TASK DESCRIPTION
Output the extracted page text below as a JSON array of strings, one string per line, omitting blank lines. Exclude the picture markers.
RECORDS PROVIDED: Begin
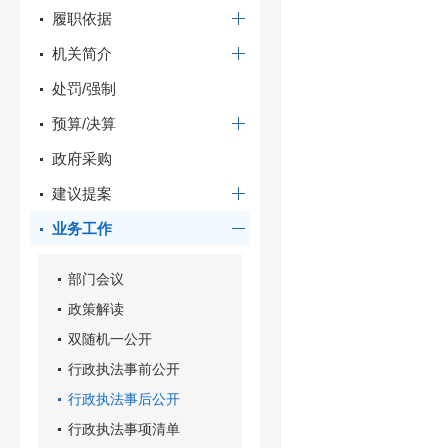
履职依据
机关简介
处罚/强制
预算/决算
政府采购
建议提案
业务工作
部门会议
政策解读
双随机一公开
行政执法事前公开
行政执法事后公开
行政执法事项清单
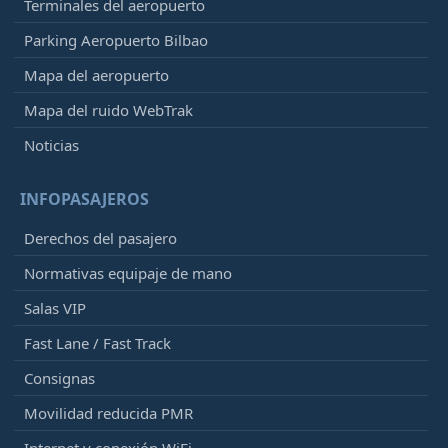
Terminales del aeropuerto
Parking Aeropuerto Bilbao
Mapa del aeropuerto
Mapa del ruido WebTrak
Noticias
INFOPASAJEROS
Derechos del pasajero
Normativas equipaje de mano
Salas VIP
Fast Lane / Fast Track
Consignas
Movilidad reducida PMR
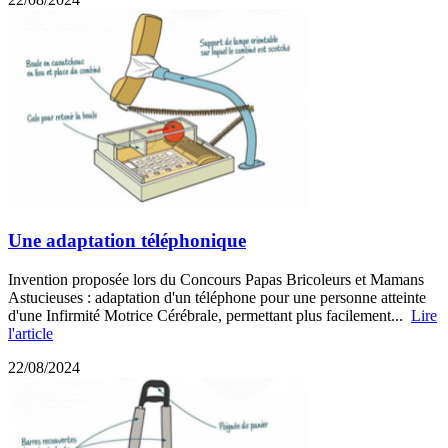
Une adaptation téléphonique
Invention proposée lors du Concours Papas Bricoleurs et Mamans
Astucieuses : adaptation d'un téléphone pour une personne atteinte
d'une Infirmité Motrice Cérébrale, permettant plus facilement...
Lire
l'article
22/08/2024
RECORDS PROVIDED: End
SOLVED EXERCISE
[
  "履职依据",
  "机关简介",
  "处罚/强制",
  "预算/决算",
  "政府采购",
  "建议提案",
  "业务工作",
  "部门会议",
  "政策解读",
  "双随机一公开",
  "行政执法事前公开",
  "行政执法事后公开",
  "行政执法事项清单",
  "Terminales del aeropuerto",
  "Parking Aeropuerto Bilbao",
  "Mapa del aeropuerto",
  "Mapa del ruido WebTrak",
  "Noticias",
  "INFOPASAJEROS",
  "Derechos del pasajero",
  "Normativas equipaje de mano",
  "Salas VIP",
  "Fast Lane / Fast Track",
  "Consignas",
  "Movilidad reducida PMR",
  "Une adaptation téléphonique",
  "Invention proposée lors du Concours Papas Bricoleurs et Mamans",
  "Astucieuses : adaptation d'un téléphone pour une personne atteinte",
  "d'une Infirmité Motrice Cérébrale, permettant plus facilement...",
  "Lire",
  "l'article",
  "22/08/2024"
]